GZipBytes lets you output any kind of data into a GZIP compressed byte array, that you can write out using your ImmediateOutput:

GZipBytes gzip = new GZipBytes();
...
OutputStream out = gzip.open();
out.write(...);
...
byte[] bytes = out.close();
output.write(bytes, "location/relative/to/outPath/raw");
...
DataOutputStream data = gzip.openData();
data.writeInt(123);
...
bytes = data.close();
output.write(bytes, "location/relative/to/outPath/data");
...
PrintStream print = gzip.openPrint();
print.println("text");
...
bytes = print.close();
output.write(bytes, "location/relative/to/outPath/text");
...

Build

The easiest way to build a JAR file of this project that you can add to your Hadoop classpath is to use Maven:

mvn package

Maven

If you want to add this library as a dependency to your project, you can get it from the Internet Archive's build server under http://builds.archive.org/maven2/de/l3s/hadoop-concat-gz (thanks for hosting this!). The artifact is also available through Maven Central (may not be the latest release).
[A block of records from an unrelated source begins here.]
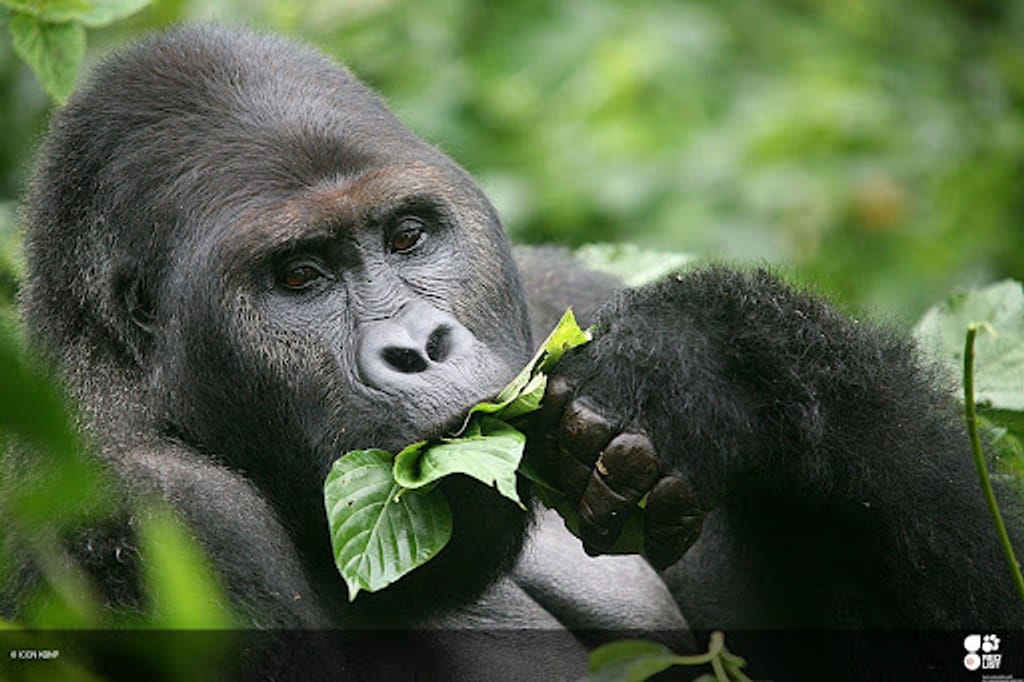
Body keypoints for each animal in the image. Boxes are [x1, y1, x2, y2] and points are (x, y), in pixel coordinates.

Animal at [4, 23, 1019, 675]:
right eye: (299, 277)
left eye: (408, 235)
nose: (420, 347)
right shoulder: (139, 513)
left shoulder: (562, 294)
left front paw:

In order to get it from the Internet Archive build server in your Spark project, add this as a new resolver: resolvers ++= Seq("internetarchive" at "http://builds.archive.org/maven2")

Now you can add the dependency as follows (please check for the newest version):

libraryDependencies ++= Seq("com.github.helgeho" % "hadoop-concat-gz" % "1.2")

Finally, load your WARC dataset into an RDD:

val rdd = sc.newAPIHadoopFile(INPUT_PATH, classOf[ConcatGzipInputFormat], classOf[Text], classOf[FileBackedBytesWritable

License

The MIT License (MIT)

Copyright (c) 2016 Helge Holzmann (L3S)

Permission is hereby granted, free of charge, to any person obtaining a copy of this software and associated documentation files (the "Software"), to deal in the Software without restriction, including without limitation the rights to use, copy, modify, merge, publish, distribute, sublicense, and/or sell copies of the Software, and to permit persons to whom the Software is furnished to do so, subject to the following conditions:

The above copyright notice and this permission notice shall be included in all copies or substantial portions of the Software.

THE SOFTWARE IS PROVIDED "AS IS", WITHOUT WARRANTY OF ANY KIND, EXPRESS OR IMPLIED, INCLUDING BUT NOT LIMITED TO THE WARRANTIES OF MERCHANTABILITY, FITNESS FOR A PARTICULAR PURPOSE AND NONINFRINGEMENT. IN NO EVENT SHALL THE AUTHORS OR COPYRIGHT HOLDERS BE LIABLE FOR ANY CLAIM, DAMAGES OR OTHER LIABILITY, WHETHER IN AN ACTION OF CONTRACT, TORT OR OTHERWISE, ARISING FROM, OUT OF OR IN CONNECTION WITH THE SOFTWARE OR THE USE OR OTHER DEALINGS IN THE SOFTWARE.